The next question is, who are the right participants? What we've found is one of the largest costs in doing usability research is finding the participants and filling those slots so they can actually meet your schedule. To get five slots, we usually have to reach out to about 200 people to fill those five slots in a given week.
To simplify our lives, what we've done is we've designed personas. We say, "Okay, since I'm working on identity management, the three key personas I'm looking for are my team lead, the account administrator, and the end-user developer." As long as I understand who those are and I can describe them, I can go to my recruiter and they can build pools of people that have already been pre-filtered to match those personas.

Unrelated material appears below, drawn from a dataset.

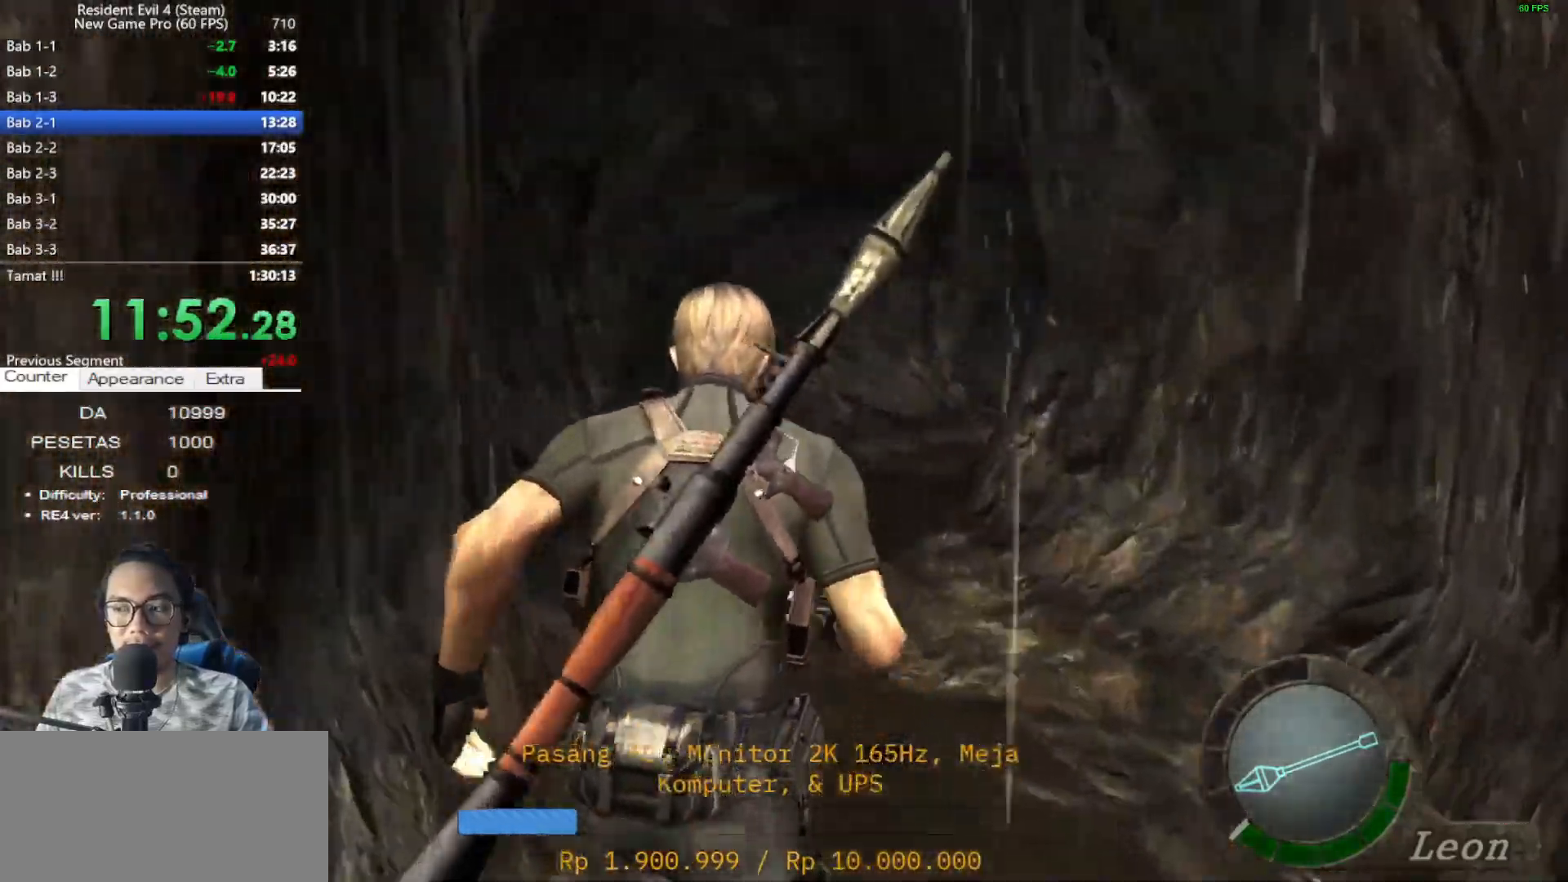
{"keys": ["shift", "w"], "mouse": [], "events": []}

So when they hear on Monday, "Hey, we need something that's going to be developer-focused," or, "We need developer personas to show up in the lab," they already have a group that they can pull from. It's not starting from scratch.
Next, we choose what the right lab setting is to test these. Traditionally, we're in our traditional usability lab, which is, as anybody that's done a usability lab before, simple behind the glass, lots of video monitors, eye-tracking software, et cetera, and all of the engineers are sitting behind the glass, hopefully not making snarky comments about the users as they go through the experience.
We also have other types of labs. We have a more living-room-style lab. Not really used as much for the developer community, but you can imagine people working on Xbox are going to want to have labs that are a little more conducive to their home environments.
Next is execution. Execution is pretty simple. It's what you've seen in any other usability study if you've participated before. Somebody comes in, you introduce yourself, you get them situated, you go behind the glass, and you basically walk them through tasks.
We found that the optimal number is three tasks. Any more than that, we run out of time, and we don't get to go as in-depth as we want to. Essentially, the usability researcher is that one voice coming over the speaker, and they're the ones dictating how or guiding the user through the experience and completing those three tasks.
Afterwards, as I mentioned, Thursdays are debriefing. Again, the goal of the debrief is to come away with what are our takeaways. What are the action items that we're going to go incorporate in the design? This is not, what did users like and what did they dislike? It's not a superficial check-the-checklist type of discussion. It's really an analysis of what can we do different. How did us going, spending five hours in the lab change the design? What impact do we want to have? And how are we going to follow up and measure that impact? Those are all the types of things we're looking for in the debrief.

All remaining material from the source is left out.